Sondra Vazirani, M.D., M.P.H.
Postoperative hypertension is a common entity encountered by internists and other consultants. The cause of the hypertensive episode must be determined in order to adequately treat the patient. Acute urinary retention is one of several causes of postoperative hypertension that can easily be found during the physical exam.
A 67-year-old Caucasian man with a history of hypertension and benign prostatic hyperplasia had a recurrence of head and neck cancer. He had postoperative hypertension two hours after undergoing a modified radical neck dissection and tracheostomy. Despite receiving eleven 20mg doses of IV labetalol, he continued to be hypertensive with blood pressures of 190's systolic over 100's diastolic. He was awake and alert, complaining of postoperative pain. He did not have blurry vision or chest pain. He claimed to have had good preoperative blood pressure control and to have taken all his blood pressure medications in the morning with a sip of water. The patient had post-surgical changes on neck exam, a systolic ejection murmur, and a full, palpable bladder. A foley catheter was inserted and over 600cc of urine collected. The patient's blood pressure came down rapidly to 156/89.

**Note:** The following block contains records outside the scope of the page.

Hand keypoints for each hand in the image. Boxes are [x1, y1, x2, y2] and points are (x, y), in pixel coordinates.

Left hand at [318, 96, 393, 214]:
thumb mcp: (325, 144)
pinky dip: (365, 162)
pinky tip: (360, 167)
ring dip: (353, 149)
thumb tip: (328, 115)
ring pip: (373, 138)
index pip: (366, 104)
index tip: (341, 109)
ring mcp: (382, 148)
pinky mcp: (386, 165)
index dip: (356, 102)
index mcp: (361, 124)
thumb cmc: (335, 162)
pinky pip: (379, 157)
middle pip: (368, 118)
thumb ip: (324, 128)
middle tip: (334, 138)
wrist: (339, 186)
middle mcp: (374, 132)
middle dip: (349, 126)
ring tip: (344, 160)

Postoperative hypertension is a well-described complication resulting from surgical intervention. The frequency of postoperative hypertension ranges from 3% in all comers to 34% of those undergoing coronary revascularization.1 Other authors have reported incidences as high as 75%, depending on the procedure performed. Post-operative hypertension occurs not only in those with pre-existing uncontrolled hypertension, but also in those who were normotensive or well controlled with medication.2 However, pre-existing hypertension may increase the likelihood of difficulty in hemodynamic control both intra- and postoperatively.3
Postoperative hypertension is an issue that requires attention. Hypertensive patients, as we know, can develop end organ damage with sequelae ranging from stroke to myocardial infarction to renal failure. From a surgical standpoint, hypertension can lead to wound edema and increased bleeding.
Intraoperatively, blood pressure can fluctuate from a variety of manipulations. Laryngoscopy and intubation lead to sympathetic stimulation. Upon awakening and extubation, there can be another rise in blood pressure. Hypertension can also occur from other immediate postoperative conditions such as pain and hypothermia.2
The acute increases in blood pressure in postoperative patients are largely thought to be a result of a hyper-adrenergic state caused by the multiple stressors of surgery. The sympathetic stimulation lead to elevated levels of norepinephrine.1 This results in increased systemic vascular resistance.

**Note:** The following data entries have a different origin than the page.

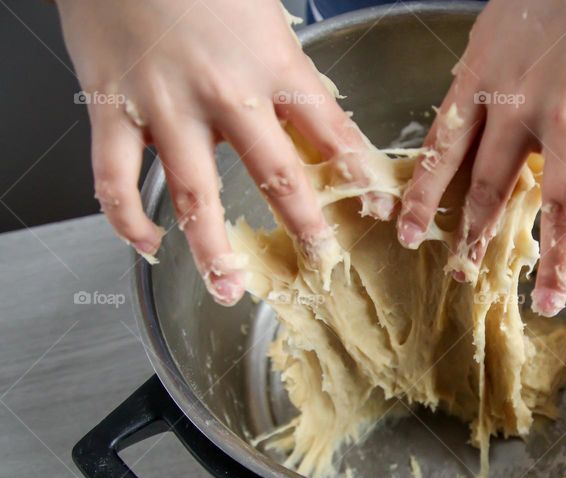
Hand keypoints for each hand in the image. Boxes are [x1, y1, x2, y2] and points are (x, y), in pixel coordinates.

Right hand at [57, 0, 391, 304]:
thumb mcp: (265, 15)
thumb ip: (285, 67)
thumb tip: (312, 114)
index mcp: (273, 63)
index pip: (332, 131)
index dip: (359, 174)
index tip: (378, 206)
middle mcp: (225, 93)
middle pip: (276, 175)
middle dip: (303, 225)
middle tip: (320, 260)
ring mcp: (166, 107)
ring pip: (194, 196)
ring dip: (212, 251)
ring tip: (229, 287)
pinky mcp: (111, 109)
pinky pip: (115, 180)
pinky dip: (127, 220)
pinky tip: (147, 245)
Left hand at [396, 0, 565, 315]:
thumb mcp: (505, 19)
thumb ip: (495, 62)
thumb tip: (487, 87)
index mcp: (483, 76)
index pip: (443, 148)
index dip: (425, 193)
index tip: (409, 230)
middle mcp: (517, 108)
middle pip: (489, 186)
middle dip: (475, 234)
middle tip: (463, 272)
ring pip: (555, 207)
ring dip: (552, 262)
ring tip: (545, 303)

There are many reversible factors that contribute to postoperative hypertension. Uncontrolled pain is a common cause.3 Secondly, volume overload during surgery can lead to elevated blood pressures. It is not uncommon for patients to receive liters of fluid in the operating suite. Even later in the postoperative course, patients can once again have increased intravascular volume from mobilization of fluids from the "third space." Hypercarbia and hypoxia can also contribute to postoperative hypertension.
Another issue to consider is the patient's preoperative blood pressure status. Often, I see patients with postoperative hypertension who likely had poor blood pressure control preoperatively. The EKG may have signs of left ventricular hypertrophy and the patient may have sequelae of untreated hypertension such as renal insufficiency or history of strokes. Withdrawl from antihypertensive medications is another concern on the differential diagnosis. Patients should be asked what medications they were taking prior to the OR, to see if they happened to stop ingestion close to the perioperative period.

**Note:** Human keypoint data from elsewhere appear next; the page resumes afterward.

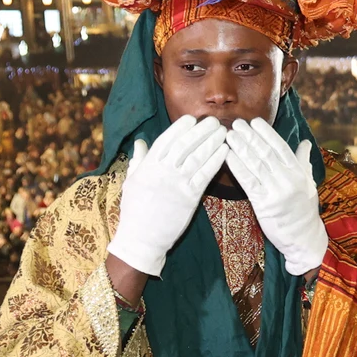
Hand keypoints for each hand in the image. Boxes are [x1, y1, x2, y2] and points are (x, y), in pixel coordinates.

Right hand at [107, 116, 227, 277]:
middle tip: (214, 120)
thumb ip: (139, 160)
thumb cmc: (134, 210)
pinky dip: (216, 160)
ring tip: (223, 131)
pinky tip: (225, 151)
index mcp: (148, 165)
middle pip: (185, 144)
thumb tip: (140, 141)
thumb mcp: (131, 181)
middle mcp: (163, 171)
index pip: (166, 139)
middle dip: (201, 130)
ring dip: (212, 142)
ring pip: (198, 156)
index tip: (192, 118)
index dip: (180, 127)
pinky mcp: (190, 197)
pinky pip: (206, 174)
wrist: (141, 238)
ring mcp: (177, 183)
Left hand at [225, 118, 328, 276]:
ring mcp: (276, 191)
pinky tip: (228, 156)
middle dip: (250, 137)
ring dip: (241, 148)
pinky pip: (248, 182)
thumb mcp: (308, 183)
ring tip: (229, 135)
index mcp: (299, 172)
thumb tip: (305, 143)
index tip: (255, 122)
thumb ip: (303, 162)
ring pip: (256, 165)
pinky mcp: (264, 204)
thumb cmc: (305, 210)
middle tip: (236, 123)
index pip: (281, 147)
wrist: (304, 238)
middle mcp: (288, 179)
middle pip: (266, 153)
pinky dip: (237, 167)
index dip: (267, 134)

Other rare causes of hypertension must be considered when combined with unusual clinical responses. For example, wide swings in blood pressure may make one consider an undiagnosed pheochromocytoma. These patients have long-term catecholamine stimulation that results in intravascular hypovolemia.3 These patients require volume repletion and adrenergic blockade immediately.
History and physical exam are important in patients with postoperative hypertension. Aside from inquiring about the patient's hypertensive history and regimen, it must be determined whether the patient has a hypertensive urgency or emergency. Patients should be asked about blurry vision or chest pain. A fundoscopic exam should be performed, as well as looking for signs of end organ damage, such as congestive heart failure or evidence of stroke. The history and physical can determine whether the patient warrants oral versus intravenous medication and whether postoperative care should be given in an intensive setting.
A reversible cause of postoperative hypertension that is not as medication sensitive and can be easily diagnosed on physical exam is bladder distension. Urinary retention is thought to cause hypertension, not only through pain mechanisms, but also via elevated renin levels excreted from the kidney.4 In the clinical example above, the patient received large doses of intravenous labetalol without significant blood pressure effect. This patient was at high risk for urinary retention given his history of benign prostatic hyperplasia and the lack of an intraoperative foley catheter. In this case, a distended bladder was easily noted on exam and the intervention of foley catheter placement resulted in speedy resolution of his hypertensive urgency.